If a verified message from aliens is ever received, would the public be told about it? SETI – the Search for Extra Terrestrial Intelligence - does have an international protocol that if an alien signal is ever received, it would be disseminated among the astronomical community and made public. And of course, says Mac Tonnies at the SETI Blog, “international cooperation might be necessary in order to distinguish a legitimate alien signal from any number of phenomena capable of generating false alarms.” But what if the signal is more than just extra-terrestrials saying hello? Tonnies believes SETI's plans for full disclosure only makes sense if the message is fairly benign. If the signal was a notice of impending doom from a black hole, supernova, or alien invasion – something we on Earth had little power to do anything about – Tonnies questions whether governments would choose to make such information public. But could something of this magnitude really be kept under wraps?
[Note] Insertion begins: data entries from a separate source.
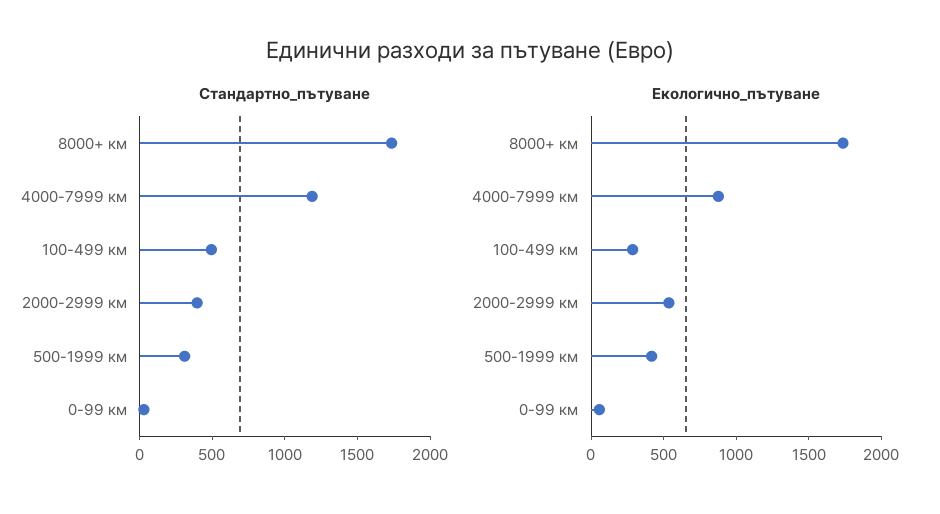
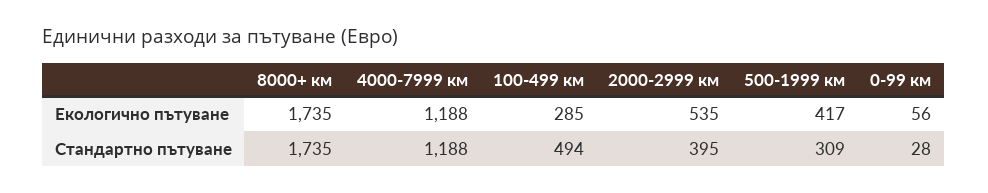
  {
    "Стандартно_пътуване": {
      "8000+ км": 1735,
      "4000-7999 км": 1188,
      "100-499 км": 494,
      "2000-2999 км": 395,
      "500-1999 км": 309,
      "0-99 км": 28
    },
    "Екологично_пътуване": {
      "8000+ км": 1735,
-     "4000-7999 км": 900,
+     "4000-7999 км": 1188,
      "100-499 км": 285,
      "2000-2999 км": 535,
      "500-1999 км": 417,
      "0-99 км": 56
    }
  }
Frankly, I hadn’t really considered this scenario. When I think about SETI and the possibility of communication with an alien species, I envision, perhaps naively, what Tonnies calls the “lofty, abstract dialogue immortalized by Carl Sagan.” But of course, we have no idea of what any alien intelligence would like to say to us. If it was bad news, would governments of the world elect to withhold the information from the public?
Intrigued by Tonnies’ blog post, I contacted him to ask that question.
“I think it's a very real possibility that generally goes unspoken,” said Tonnies, an author, essayist and blogger. “In the event of a bona fide signal, the public may only be made privy to part of it. It depends on the content and context of the message.”